けれど、怒った部長はとっても良かったのです。


■県立西宮今津『ベティ=ジェーン』
照明がとってもキレイ
雨の日。

おばあちゃんの家にひとりで住んでる不登校の女の子。そこへ何人目かの家庭教師がやって来る。二人は物置から古い焼け焦げたアメリカ人形を見つけ出す。

いつもの西宮今津と違う。いつもより断然いい。それは、フィクションにちゃんとした裏付けがあるから。演じている二人が、ちゃんと信じているから。
特徴的だったのは、照明のキレイさ。雨の日の薄暗さ。雷。どんどん暗くなっていく。
多くの高校演劇は、照明を暗くすることを嫌う。表情が見えなくなるって。でも、本当はそうじゃない。役者は顔だけで演じているわけじゃない。役者は全身で演じている。時として暗い照明も特別な効果を生む。
このお芝居も、暗くなった照明と共に、観客のその一点に集中していく効果を生んでいたような気がする。
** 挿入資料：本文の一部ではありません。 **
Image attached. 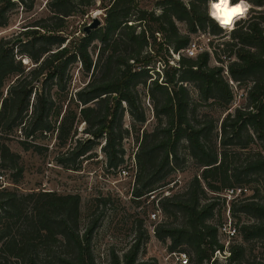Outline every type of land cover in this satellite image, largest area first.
I'll list each match as a JSON object with an SVG mask.
<instances>
[{
  "label": "trees",
  "instance_id": "trees-1",
  "mask_svg": "<svg viewBox=\"0 0 264 264\" xmlns=\"http://www.w3.org/2000/svg\"><path fill=\"white\" fill-rule=\"evenodd\" d=\"M94 1L49 0L46 4L52 13L51 22L29 25L23 30L25 38L16 43H0V129L18 128L25 137L52 129L55 101L51 88L62 90L67 68L79 60L91 73L89 81L76 92L79 114L91 138L76 155L84 154L103 137L108 165L116 166L122 161L121 141L127 132L121 128V118L126 111L133 121H145L137 86L145 87L149 80L146 87L157 124L142 136L135 153L138 187L132 195L138 199H133L140 203L141 196L147 198L149 192L167 185L168 175L183 161L179 148L185 147L201 173L183 192L159 200L162 218L155 225V237L168 239L169 249L186 251L190 264H210L212 252L222 247L217 229L221 222H213L215 203L207 202L213 197L207 195L200 179L214 193L224 189L242 191L254 177L264 188V0H247L252 14L236 21L230 31L231 40L217 44L215 52L204 50L195 56L185 53L191 34L209 29L213 35H220L224 30L207 11H198L194 1L185 4L182 0H162L158 2L160 12L155 13L138 7L136 0H107L105 25L84 35L75 48L63 45L65 37L58 32L65 18L74 12L75 5L87 7ZM11 3L6 0L0 8V26L7 23ZM176 21L184 22L187 31L181 32ZM155 33L163 35L162 42ZM96 39L100 47L93 59L88 47ZM161 43L167 53L171 51L178 57L175 65L164 66L163 82L151 77L149 54L141 55L147 46L155 52L153 45ZM210 53L216 55L217 62L227 63L210 66ZM21 58L34 65L25 67ZM230 82L246 85L247 93L244 105L228 110L233 98ZM188 85L193 86L199 101L211 100L225 110L219 124L196 113V101ZM68 117L64 112L58 123L60 139H66ZM253 145L256 148L249 149ZM0 168L14 170L16 176L21 171L18 156L4 142H0ZM229 208L232 218L239 212L252 219L235 225L242 241L264 244V201L254 194ZM178 215L182 218L179 226L167 221ZM80 223L78 194L0 189V264H95L91 239L97 219L83 228ZM145 238L143 231L121 258L112 251L110 264H152L138 260ZM243 242L231 245L226 264H264V258L251 254ZM181 245H187L190 252Z\"/></svg>",
  "mask_w": 264,
  "mask_h": 264
},
{
  "label": "rangeland",
  "instance_id": "rangeland-1",
  "mask_svg": "<svg viewBox=\"0 0 264 264\" xmlns=\"http://www.w3.org/2000/svg\"><path fill=\"white\" fill-rule=\"evenodd\" d=\"M9 1L12 3L6 12L7 23L0 26V43L8 40L16 43L25 38V31L23 30L29 28V25H33L36 22L48 24L52 21L49 20L52 13L46 4L49 0H25L24 3L18 0ZM161 1L136 0V3L140 8L159 13L158 2ZM182 1L185 4L194 1L198 11H207L208 1ZM5 4L6 0H0V8ZM108 4L107 0H95L92 5L87 7L75 5L74 12L65 18L64 25L61 31L58 32L65 37L63 45L67 44L75 48L79 40L84 36L83 27L91 22L93 16L100 19L101 25L99 27L102 28L105 25ZM251 14L252 12L248 10L244 19L250 17ZM243 23L240 22L239 25ZM176 25L181 32L187 31L184 22L176 21ZM42 30H40L41 33L44 32ZM155 36L160 38L161 42L163 41L161 33H155ZM230 40V31H224L220 35H213L209 29H205V31L199 30L191 34V41L196 42L203 50L208 49L207 47L209 46L213 52L218 50L217 44ZM149 42H151V39H149ZM153 46L155 52L152 51V47L149 45L141 55L142 57H147V54H149L148 56L151 58L148 62L151 68L149 73L152 78L159 77L158 81L163 82L161 78L164 76V66L166 63L175 65L178 57L177 54H173L171 51L167 53L163 44H155ZM99 47L100 42L97 39L89 45V54L93 59L96 58ZM158 48L159 53L156 52ZM221 58H224L223 55H221ZM21 61L27 68L34 65L25 58H21ZM226 63L227 61L217 62L216 55L210 53V66H224ZM142 64H146L145 61H142ZM90 74V72L84 70L80 61L77 60L69 65L66 70V75L62 82L64 88L62 90L56 86L51 88L50 94L55 101V110L51 117L54 127L49 131H36L32 136L25 137L24 133L18 128L12 131L0 129V142H4L10 151L18 156V165L21 167L18 176H16V171L14 170L0 168V175L3 176V180L0 181V189L23 193L53 191L58 194H78L80 196L81 228L88 222L97 219V226L91 239V250L95 264H110L112 251L121 258L122 254L126 252L143 231H146V238L145 240L143 239L144 242L140 247L138 254L141 253V255L138 256V260H148L154 264V261H151L150 258L159 255L161 246L158 242L167 244L168 239L162 241L156 238L157 242L151 239L147 231L149 221L147 220L146 211L151 210L149 201L152 198L150 196L147 198L143 197L142 202L137 203L132 197L138 187L136 177L139 172V166L135 153L138 152L142 136L146 132H152L157 124L153 113V103L149 98L146 87L149 84V80H147L145 87L140 84L137 86V92L141 99L146 119L143 123L135 122L125 111L121 118V128L127 130V132H124L121 141L123 149L122 161L116 166H109L107 156L102 148L104 144L103 137L90 150L80 156L76 155L79 149L89 144L86 142L87 138H91L85 132L87 125L79 114L80 104L76 99V92L89 81ZM10 81L11 79H8L7 83ZM229 84L233 93L228 109L231 110L245 104L247 87L244 84L239 86L236 82H230ZM188 88L196 101V113L207 115L219 124L220 119L226 113L225 110L217 103H211V100L206 102L199 101L193 86L188 85ZM32 98L33 94L31 95L30 103ZM28 111H31L30 106ZM64 112L69 116L65 127L67 136L65 137L66 139H60L57 133V126ZM73 115L74 119H72ZM253 148H256V145L250 146L249 149ZM179 152L183 161L180 167L173 170L166 179V181L168 180L170 181L169 183L173 184L167 190L168 194L183 192L193 177L201 173L195 161L188 156L185 147L180 146ZM123 169L127 171L126 175L122 173ZM200 182L204 186L207 195L213 197L207 202L215 203L213 222L216 223L224 220L226 210L238 200L254 196L255 194L257 199L264 201V188L260 179L256 177L248 182L247 187L242 191L236 189L231 193L227 189L218 193L210 192L205 187L202 179H200ZM255 188L259 191H256ZM163 196H165L164 192L157 194L159 198ZM181 220L180 215L176 218L169 217L167 219L168 222L176 226L181 224ZM231 220L236 226L242 222L252 221L249 216L239 212L234 215V218L231 217ZM154 223L156 225L158 222ZM239 242L243 241L240 235L237 234L231 245ZM243 244L247 249H250L248 251L251 254L264 258V244L262 242L250 240L243 242ZM181 247L186 248L188 251L190 250L187 245H181ZM220 264H223V262L220 261Z\"/></svg>",
  "mask_w": 264,
  "mask_h": 264
},
{
  "label": "built area",
  "instance_id": "built-area-1",
  "mask_svg": "<svg viewBox=\"0 0 264 264\" xmlns=\"http://www.w3.org/2000/svg\"><path fill=\"white\" fill-rule=\"evenodd\" d=\"M210 51V48L207 47ZM204 51L202 47H200L196 42L191 41L188 45V47L185 49V53L188 56H195L196 54ZM225 74L227 75L226 67H225ZM122 173L124 175L127 174V171L125 169L122 170ZM3 180V176L0 175V181ZM173 184L168 183L167 185L159 188V190L149 192L148 196L152 198L151 201H149V204H151V210L147 211V220L149 221V225L147 226V231L151 237L152 240H156L155 237V223L158 222L161 219V210H160V203L159 200L161 198L157 197V192H164L165 196L169 195L167 190L169 187H171ZM229 193L233 192V189H228ZM134 199H138V197L132 196ZM144 196H141V199ZM140 198V197H139ZM224 220L218 225V242L222 245L221 248H216L211 255V258L209 260L210 264H212L214 261H217V263L220 261L223 262V264H226L229 256H230V247L233 239L237 235V230L235 225L232 223L231 220V214H230V208L226 210ZM158 242V241H157ZM158 244L161 246L160 252L158 256H153L154 264H190V256L186 251L180 250V249H169V240L166 243H160Z\"/></svg>",
  "mask_w": 264,
  "mask_h": 264
},
{
  "label": "clouds",
  "instance_id": "clouds-1",
  "mask_svg": "<svg viewBox=\"0 0 264 264\" xmlns=\"http://www.w3.org/2000/svg\"><path fill=\"white\" fill-rule=\"evenodd\" d=\"M250 5L247 0H208L207 15L225 32L231 31L237 20L244 18Z\"/></svg>",
  "mask_w": 264,
  "mask_h": 264
},
{
  "label": "water",
  "instance_id": "water-1",
  "mask_svg": "<svg viewBox=\"0 0 264 264\" xmlns=\"http://www.w3.org/2000/svg\"><path fill=\"white\" fill-rule=\"evenodd\" d=\"M101 25V21L98 17L93 16L91 22L83 27L84 35L91 33L93 30Z\"/></svg>",
  "mask_w": 264,
  "mask_h": 264
},
{
  "label": "bare ground",
  "instance_id": "bare-ground-1",
  "mask_svg": "<svg viewBox=\"0 0 264 264\" xmlns=\"http://www.w3.org/2000/svg\"><path fill=\"white\" fill-rule=\"evenodd\" d=\"M97 15V14H96Z\"/></svg>",
  "mask_w": 264,
  "mask_h": 264
}]
</instances>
今大会、一番印象に残ったのは、長田の涙と御影の涙だ。
最優秀賞を獲得して近畿大会へ行けることになった歓喜の涙。近畿大会を目指していたのに何の賞も獲れず流した悔し涙。なんだかそこに、演劇が集約されているような感じがした。
そして、東播磨は想定外のことが起こったように呆然としていた──。

良い作品をつくったからと言って、必ず上位大会へ進めるわけじゃない。
スポーツのように判定はハッキリしない。何か心に留まるものがあれば、それだけで一点突破出来たりもする。
けれど、突き抜けていれば、それはやはり上位大会へ進めるチャンスが得られる。

自分たちのやりたいことがちゃんと形になっていれば、それは賞に関係なく誇れることなのです。
それが高校演劇のコンクールの世界だと個人的に思ってる。